Monday, February 17, 2014

Bonus Info: Toxicity (SOAD Drum Cover) by Geoff Bosco

http://youtu.be/FT7GS09AFTY

This drum kit is the 2007 PDP MX series kit I bought in 2008. I still think these are the best bang for the buck kits out there. Even with some of the great kits Tama are starting to produce at this price point. I still lean towards the DW sound.

The tom toms have Evans clear G1s on both sides. These are the Level 360 versions. These are nearly a year old, and they, one, still tune up like a breeze and two, as you can hear, still sound great.

The snare, a 13' 5.5" solid maple stave made drum by Spawn, has a coated G1 on top and a clear Remo (Gasp!)  Ambassador on the snare side.

The bass drum has a clear Evans EQ4 on the batter side and a plain black ported Evans on the resonant side.

The video was recorded on my Nikon D7100 in manual mode with the Tokina 11-16mm f2.8 (IF) DX. (1080 30p 1/30s iso 400 f/3.5)

I used a four mic setup to record this track into the Reaper DAW. I have a Sennheiser e604 on the snare, an AKG D112 in the bass drum, and a matched pair of Oktava MC012 in the Glyn Johns configuration for overheads.

The drums were mixed pretty simply. I always start by adding highpass filters, even to the bass drum, just to where I want the lowest frequencies to for that particular source to be audible. Just gates comp and eq on the bass and snare, with just a tiny bit of guitar distortion added to the snare to give it some mid range cut. Then I sent a aux input from the snare into a comp on the overheads to duck the sound of the snare in them. That's very typical in metal drum mixing. The overheads are compressed a bit (slow attack/quick release) and just a bit of eq. I sent these track to a drum buss where I compressed a bit more, then into a brickwall limiter, just to cut down the highest peaks 2-3db, and did some final overall eq.

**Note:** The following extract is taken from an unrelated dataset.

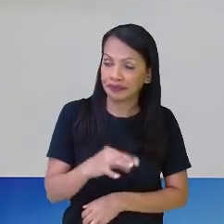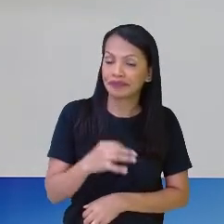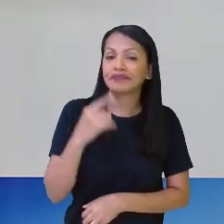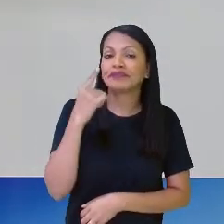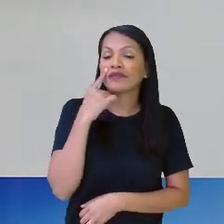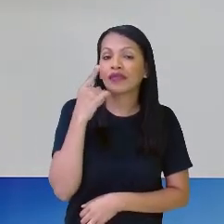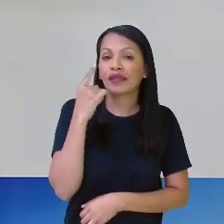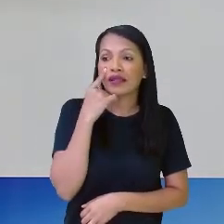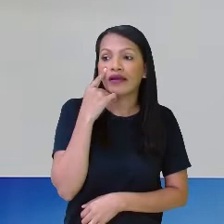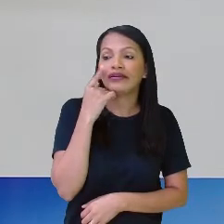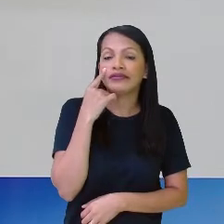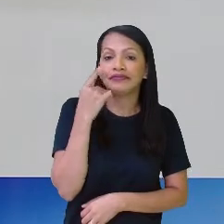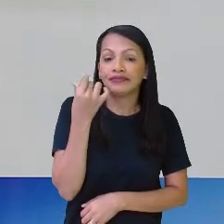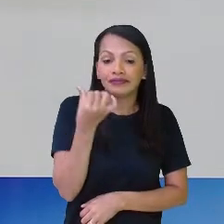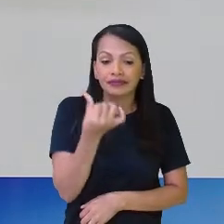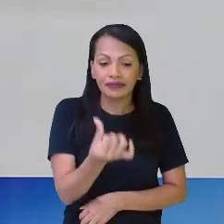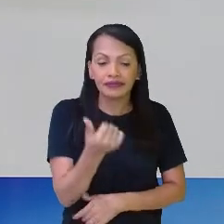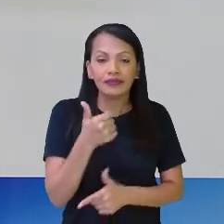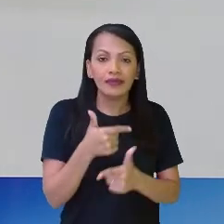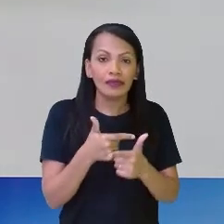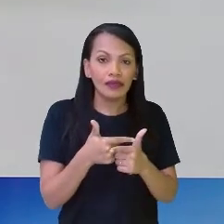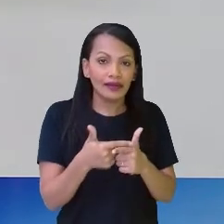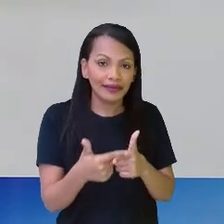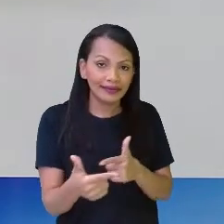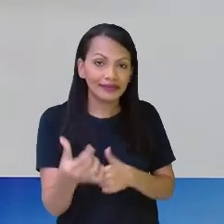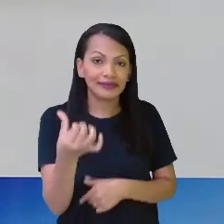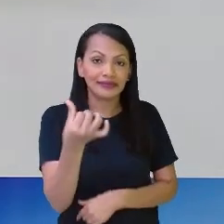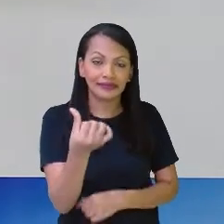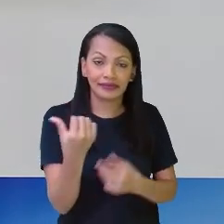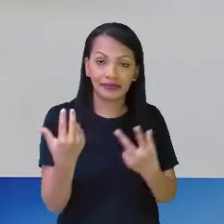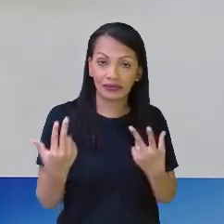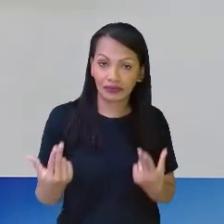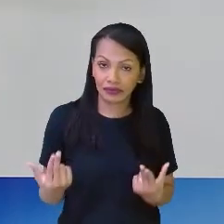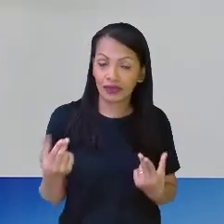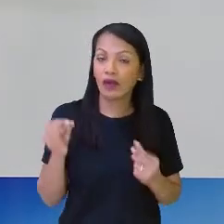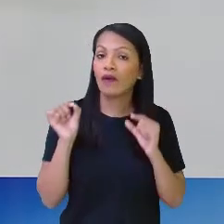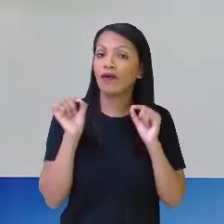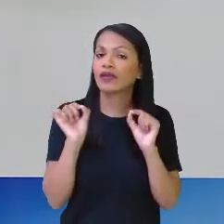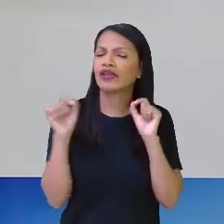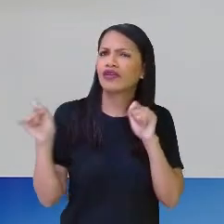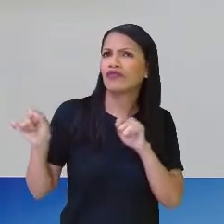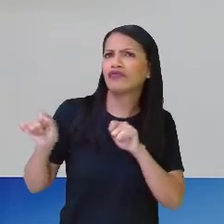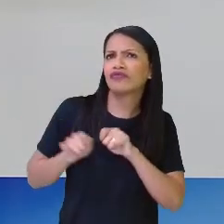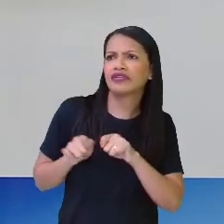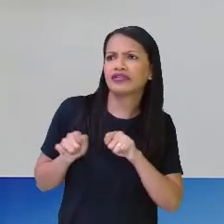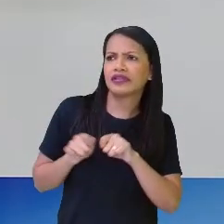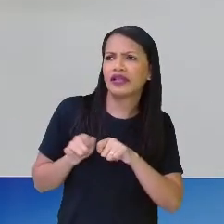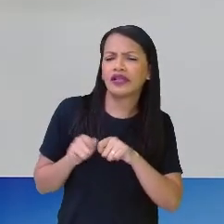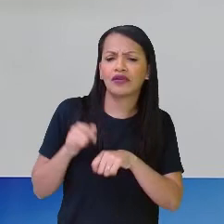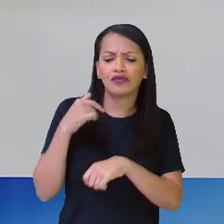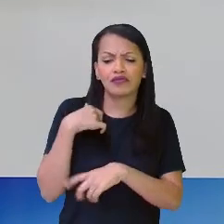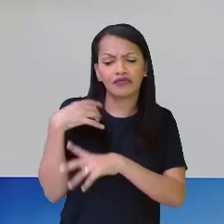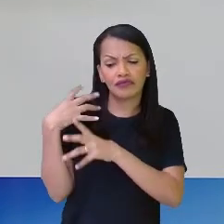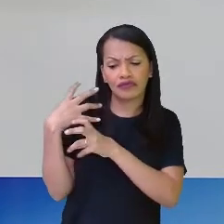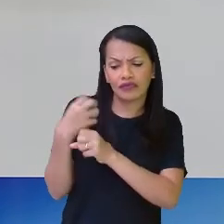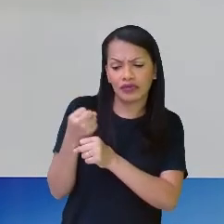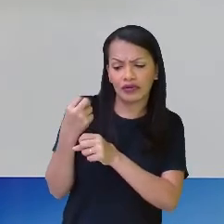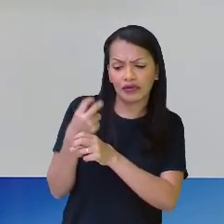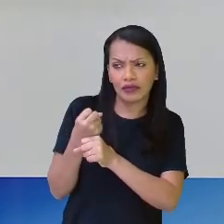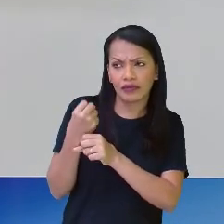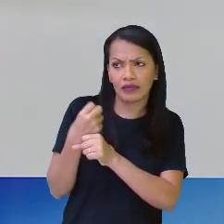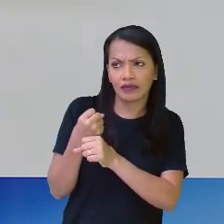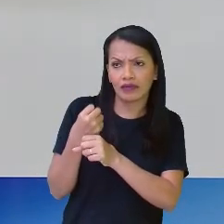as partes que eu dividi de forma igual. E o que foi que eu fiz? Eu saí calculando 2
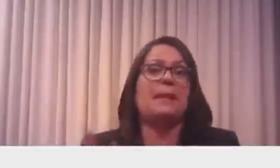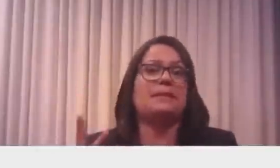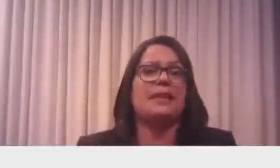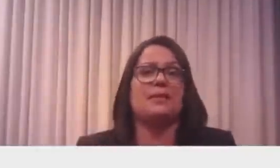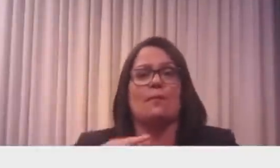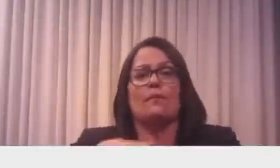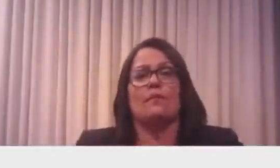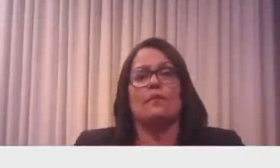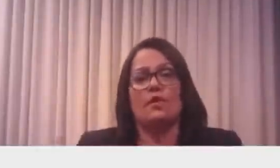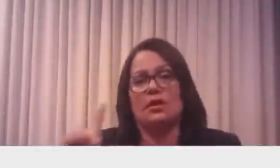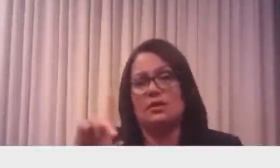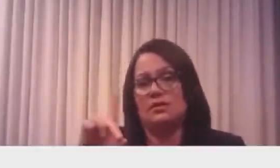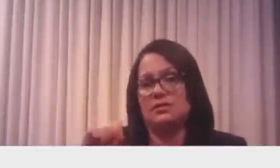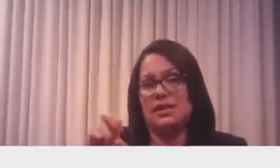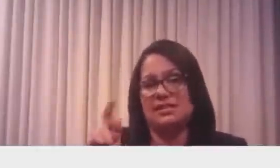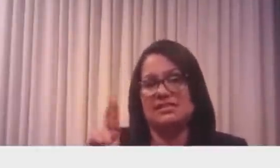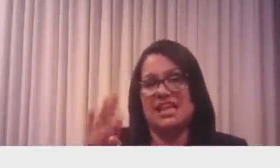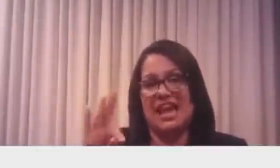não preserva nada.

On the master buss I simply repeated what I did on the drum buss, with slightly different parameters of course, and added gain to get the final levels.


I used Sony Vegas to edit the audio and video together. The video itself is one complete unedited take, but there is an edit in the audio. I though about editing the actual video that goes with it the fixed audio, but I kind of liked the way it came out. lol See if you can spot it.